Le Québécois Omar Sy… et les autres

TRIBUNE LIBRE.

texte
Sylvio Le Blanc

L’acteur français Omar Sy joue le rôle d’un Québécois dans le film L’appel de la forêt (The Call of the Wild), d’après d’œuvre de Jack London, avec Harrison Ford dans le rôle-titre. L’action se déroule au Yukon, à la fin du XIXe siècle. Il porte le patronyme de Perrault, typiquement français. Les Noirs étaient pourtant alors rarissimes au Québec (et ceux qui s’y trouvaient n’étaient pas aventuriers ou coureurs des bois) et inexistants dans le Nord canadien. Au moins, si on avait choisi un Inuit, dont le peuple a longtemps régné sur ces froides contrées, mais non. Drôle d’époque que la nôtre. Il faut à tout prix placer un acteur de couleur dans les films, même quand cela n’a aucun sens, historiquement parlant.

Djimon Hounsou.

Adrian Lester, à l’extrême gauche.

 Denzel Washington.

Ce n’est pas une première. L’acteur Djimon Hounsou joue le rôle de Bédivère dans le film de Guy Ritchie, King Arthur: Legend Of The Sword (Le roi Arthur : La légende d’Excalibur). L’histoire de ce roi légendaire du pays de Galles se situe à la fin du Ve siècle et au début du VIe. Y avait-il des Noirs à cette époque sur l’ancienne terre des Celtes ? Le doué acteur Denzel Washington a joué le rôle de Don Pedro d’Aragon dans le film de Kenneth Branagh, Much Ado About Nothing (Beaucoup de bruit pour rien) d’après William Shakespeare.
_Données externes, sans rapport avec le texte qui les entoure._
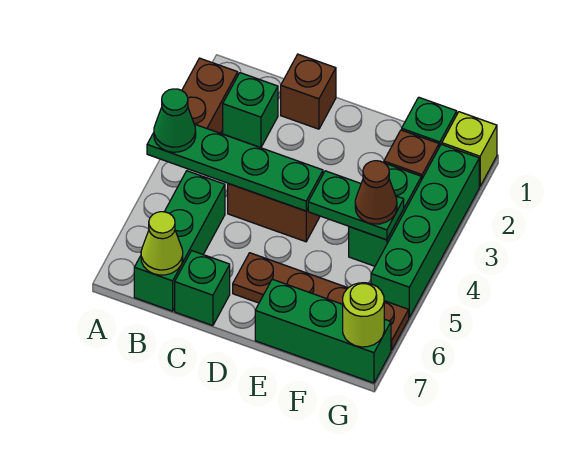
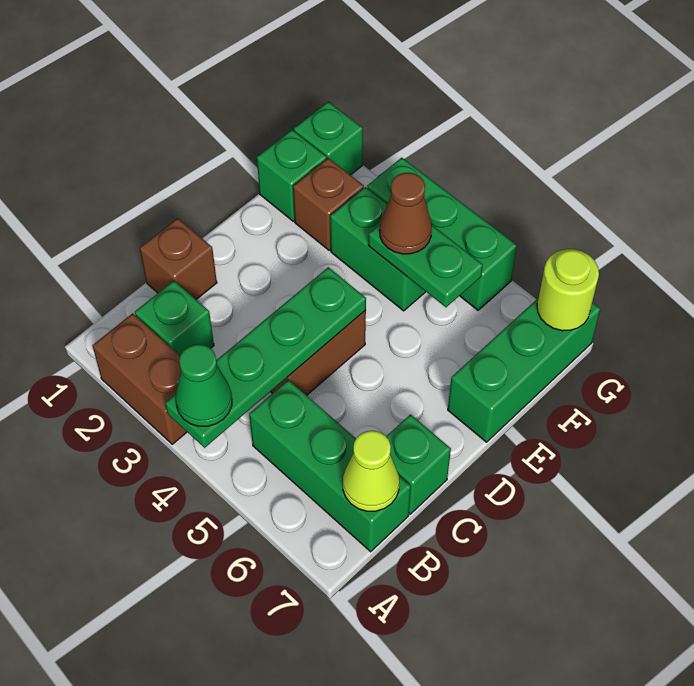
brown 1x4 plate [233,253,409,350] -> none
green 1x2 plate [308,171,404,240] -> green 1x2 plate turned to [368,225,483,307]
lime 1x1 brick [442,112,497,187] -> green 1x1 brick [294,102,363,175]
green 1x4 brick [371,144,479,317] -> green 1x3 brick [367,158,517,310]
Ressemble-t-il à un prince espagnol ? Un autre excellent acteur de couleur, Adrian Lester, a joué quant à lui le rôle de Dumaine dans un autre film de Branagh, Love’s Labour’s Lost (Peines d’amour perdues), de nouveau d’après le barde anglais. Était-il crédible en compagnon du roi de Navarre ?

Faire jouer des rôles de Blanc à des acteurs noirs est aussi ridicule aujourd’hui que de faire jouer Othello à un Blanc. Pourquoi donner un rôle de Blanc à un Noir dans un film ? Tout simplement parce qu’il faut convaincre les publics noir et mulâtre d’aller au cinéma, où le box-office est roi, surtout aux États-Unis.

 Le Macbeth théâtral noir
d’Orson Welles (1936)

En 1936, Orson Welles, alors âgé de 20 ans, a fait une chose extraordinaire qui a choqué plus d’un bien-pensant : adapter Macbeth (un roi d’Écosse ayant vécu au XIe siècle) avec des acteurs exclusivement noirs. Un Macbeth vaudou dont l’action se situait en Haïti, au début du XIXe siècle (les Français venaient d’y être vaincus et l’esclavage aboli). Ce genre d’adaptation révolutionnaire, dont la distribution est composée uniquement de Noirs, est tout à fait acceptable, mais une distribution multiraciale est parfaitement ridicule quand le contexte ne s’y prête pas.